Although Taylor was awarded $10,000 in the judgment, his legal expenses amounted to $25,000—a financial loss mitigated somewhat by the increased value of Missy’s calves. Most significantly, Taylor’s pride and reputation were preserved.
Managers kept the farm productive, raising crops and breeding livestock to support 50 resident families. The gristmill’s generator powered the site, and several buildings—including a blacksmith shop, icehouse, wagon shed, pump house, pottery shed, tool house, and animal hospital—illustrated the farm’s operations.
Taylor added at least five barns to those already present when he acquired the farms, and these still stand today.
The wooden cow barn, built before 1902, is 40 x 100 feet with about 4,000 square feet on two and a half stories featuring dormers for hayloft access. It sits on a rubblestone foundation, as does the nearby 1902 polo barn, which is two stories, measures 34 x 116 feet, has 18 horse stalls, and features a Gambrel roof with dormers and cupolas in the Dutch barn style.
Built of stone in 1907, the dairy barn has two and a half stories and spans over 5,100 square feet. It includes a tack room, 18 horse stalls, a second-floor two-bedroom apartment, and a partial basement supported by steel beams. A stone silo is connected via a covered passage, with brick-lined interior walls and rough-cut rubblestone on the exterior. Windows and doors are accented with brick and granite trim.
The bull barn, constructed in 1910, is a two-story stone structure covering about 3,500 square feet—making it smaller than the other barns. Inside, there are ten stalls, and outside, fenced bull paddocks feature contract posts and steel rails. Arched doorways with segmented designs add an aesthetic touch to the building.
The main stone barn, featured in my painting and built in 1911, stands at 42 x 125 feet and is the largest on the property. Its exterior consists of rough-cut ashlar and rubblestone with a six-inch air gap for temperature control. Dormers and cupolas match other barns, and there's a second-floor apartment heated by an oil-fired boiler. Crenelland brick trims the granite windowsills and lintels. Designed for a gentleman farmer, the farm once spanned over 1,500 acres.
After Henry’s death in 1921, his son Moses and wife Edith ran the farm and finished Henry’s mansion in 1923, designed by John Russell Pope.
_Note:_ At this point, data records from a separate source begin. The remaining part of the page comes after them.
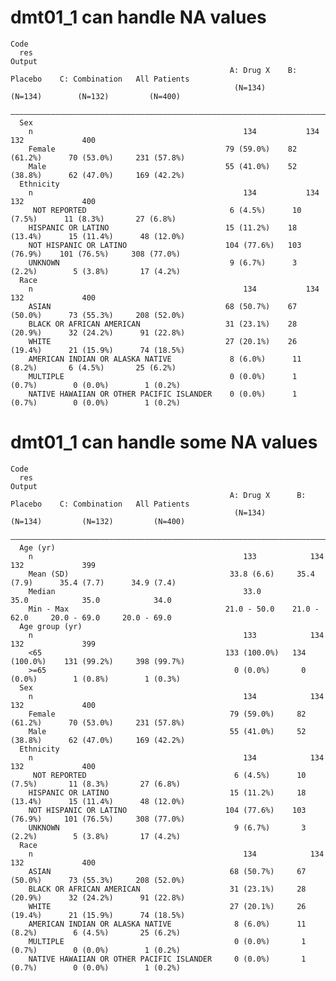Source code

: # dmt01_1 can handle NA values

    Code
      res
    Output
                                                     A: Drug X    B: Placebo    C: Combination   All Patients
                                                      (N=134)       (N=134)        (N=132)         (N=400)   
      ———————————————————————————————————————————————————————————————————————————————————————————————————————
      Sex                                                                                                    
        n                                               134           134            132             400     
        Female                                      79 (59.0%)    82 (61.2%)      70 (53.0%)     231 (57.8%) 
        Male                                        55 (41.0%)    52 (38.8%)      62 (47.0%)     169 (42.2%) 
      Ethnicity                                                                                              
        n                                               134           134            132             400     
         NOT REPORTED                                6 (4.5%)      10 (7.5%)      11 (8.3%)       27 (6.8%)  
        HISPANIC OR LATINO                          15 (11.2%)    18 (13.4%)      15 (11.4%)      48 (12.0%) 
        NOT HISPANIC OR LATINO                      104 (77.6%)   103 (76.9%)    101 (76.5%)     308 (77.0%) 
        UNKNOWN                                      9 (6.7%)      3 (2.2%)        5 (3.8%)       17 (4.2%)  
      Race                                                                                                   
        n                                               134           134            132             400     
        ASIAN                                       68 (50.7%)    67 (50.0%)      73 (55.3%)     208 (52.0%) 
        BLACK OR AFRICAN AMERICAN                   31 (23.1%)    28 (20.9%)      32 (24.2%)      91 (22.8%) 
        WHITE                                       27 (20.1%)    26 (19.4%)      21 (15.9%)      74 (18.5%) 
        AMERICAN INDIAN OR ALASKA NATIVE             8 (6.0%)      11 (8.2%)       6 (4.5%)       25 (6.2%)  
        MULTIPLE                                     0 (0.0%)      1 (0.7%)        0 (0.0%)        1 (0.2%)  
        NATIVE HAWAIIAN OR OTHER PACIFIC ISLANDER    0 (0.0%)      1 (0.7%)        0 (0.0%)        1 (0.2%)  

# dmt01_1 can handle some NA values

    Code
      res
    Output
                                                     A: Drug X      B: Placebo    C: Combination   All Patients
                                                      (N=134)        (N=134)         (N=132)         (N=400)   
      —————————————————————————————————————————————————————————————————————————————————————————————————————————
      Age (yr)                                                                                                 
        n                                               133            134             132             399     
        Mean (SD)                                    33.8 (6.6)     35.4 (7.9)      35.4 (7.7)      34.9 (7.4) 
        Median                                          33.0           35.0            35.0            34.0    
        Min - Max                                   21.0 - 50.0    21.0 - 62.0     20.0 - 69.0     20.0 - 69.0 
      Age group (yr)                                                                                           
        n                                               133            134             132             399     
        <65                                         133 (100.0%)   134 (100.0%)    131 (99.2%)     398 (99.7%) 
        >=65                                          0 (0.0%)       0 (0.0%)        1 (0.8%)        1 (0.3%)  
      Sex                                                                                                      
        n                                               134            134             132             400     
        Female                                       79 (59.0%)     82 (61.2%)      70 (53.0%)     231 (57.8%) 
        Male                                         55 (41.0%)     52 (38.8%)      62 (47.0%)     169 (42.2%) 
      Ethnicity                                                                                                
        n                                               134            134             132             400     
         NOT REPORTED                                 6 (4.5%)      10 (7.5%)       11 (8.3%)       27 (6.8%)  
        HISPANIC OR LATINO                           15 (11.2%)     18 (13.4%)      15 (11.4%)      48 (12.0%) 
        NOT HISPANIC OR LATINO                      104 (77.6%)    103 (76.9%)     101 (76.5%)     308 (77.0%) 
        UNKNOWN                                       9 (6.7%)       3 (2.2%)        5 (3.8%)       17 (4.2%)  
      Race                                                                                                     
        n                                               134            134             132             400     
        ASIAN                                        68 (50.7%)     67 (50.0%)      73 (55.3%)     208 (52.0%) 
        BLACK OR AFRICAN AMERICAN                    31 (23.1%)     28 (20.9%)      32 (24.2%)      91 (22.8%) 
        WHITE                                        27 (20.1%)     26 (19.4%)      21 (15.9%)      74 (18.5%) 
        AMERICAN INDIAN OR ALASKA NATIVE              8 (6.0%)      11 (8.2%)        6 (4.5%)       25 (6.2%)  
        MULTIPLE                                      0 (0.0%)       1 (0.7%)        0 (0.0%)        1 (0.2%)  
        NATIVE HAWAIIAN OR OTHER PACIFIC ISLANDER     0 (0.0%)       1 (0.7%)        0 (0.0%)        1 (0.2%)  

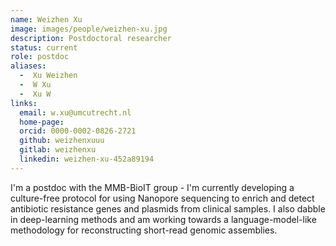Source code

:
 ```yaml
---
name: Weizhen Xu
image: images/people/weizhen-xu.jpg
description: Postdoctoral researcher
status: current
role: postdoc
aliases:
  -  Xu Weizhen
  -  W Xu
  -  Xu W
links:
  email: w.xu@umcutrecht.nl
  home-page:
  orcid: 0000-0002-0826-2721
  github: weizhenxuuu
  gitlab: weizhenxu
  linkedin: weizhen-xu-452a89194
---
```


I'm a postdoc with the MMB-BioIT group - I'm currently developing a culture-free protocol for using Nanopore sequencing to enrich and detect antibiotic resistance genes and plasmids from clinical samples. I also dabble in deep-learning methods and am working towards a language-model-like methodology for reconstructing short-read genomic assemblies.
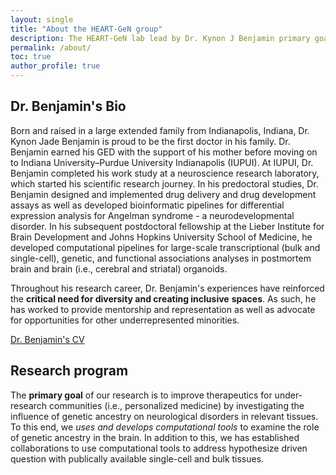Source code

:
 ```yaml
---
layout: single
title: "About the HEART-GeN group"
description: The HEART-GeN lab lead by Dr. Kynon J Benjamin primary goal is to improving neurotherapeutics for underrepresented communities. This page gives background for Dr. Benjamin.
permalink: /about/
toc: true
author_profile: true
---
```


## Dr. Benjamin's Bio

Born and raised in a large extended family from Indianapolis, Indiana,
Dr. Kynon Jade Benjamin is proud to be the first doctor in his family.
Dr. Benjamin earned his GED with the support of his mother before
moving on to Indiana University–Purdue University Indianapolis (IUPUI).
At IUPUI, Dr. Benjamin completed his work study at a neuroscience
research laboratory, which started his scientific research journey.
In his predoctoral studies, Dr. Benjamin designed and implemented
drug delivery and drug development assays as well as developed
bioinformatic pipelines for differential expression analysis for
Angelman syndrome - a neurodevelopmental disorder. In his subsequent
postdoctoral fellowship at the Lieber Institute for Brain Development
and Johns Hopkins University School of Medicine, he developed
computational pipelines for large-scale transcriptional (bulk and
single-cell), genetic, and functional associations analyses in
postmortem brain and brain (i.e., cerebral and striatal) organoids.

Throughout his research career, Dr. Benjamin's experiences have
reinforced the **critical need for diversity and creating inclusive**
**spaces**. As such, he has worked to provide mentorship and
representation as well as advocate for opportunities for other
underrepresented minorities.

[Dr. Benjamin's CV]({{site.url}}/assets/papers/resume_cv.pdf)

## Research program

The **primary goal** of our research is to improve therapeutics for
under-research communities (i.e., personalized medicine) by
investigating the influence of genetic ancestry on neurological
disorders in relevant tissues. To this end, we *uses and develops*
*computational tools* to examine the role of genetic ancestry in the
brain. In addition to this, we has established collaborations to use
computational tools to address hypothesize driven question with
publically available single-cell and bulk tissues.

<!-- ## Members -->

<!-- <ul> -->
<!-- {% for member in site.data.members %} -->
<!-- <li> -->
<!-- <a href="https://github.com/{{ member.github }}"> -->
<!-- {{ member.name }} -->
<!-- </a> ({{ member.role }}) -->
<!-- </li> -->
<!-- {% endfor %} -->
<!-- </ul> -->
The family summered at Glen Farm until Moses died in 1928, after which Edith took charge. She remarried in 1938 but kept control, converting the barn to a field hospital and a cottage to a Red Cross unit during World War II. After the war, Edith auctioned off the livestock, ending farming operations. When she died in 1959, her son Reginald sold parts of the farmland.
In 1974, Portsmouth bought part of Glen Farm, including Henry’s 1923 mansion, and began turning it into public parks. When Mason Phelps, Reginald’s grandson, decided to sell, the town spent $3.6 million—approved by a three to one vote—to prevent further development. By then, unused farm buildings and barns had fallen into disrepair.
A Boston developer leased the farm for 10 years, investing over $600,000 to update utilities and restore the barns with original-style brass hardware. He also built a polo field now used by the Newport Polo Club, the nation's second oldest.
The city uses the farmhouse for its recreation department offices and plans to build hiking trails and preserve the stone barns once owned by Henry Augustus Coit Taylor, a notable Portsmouth gentleman farmer.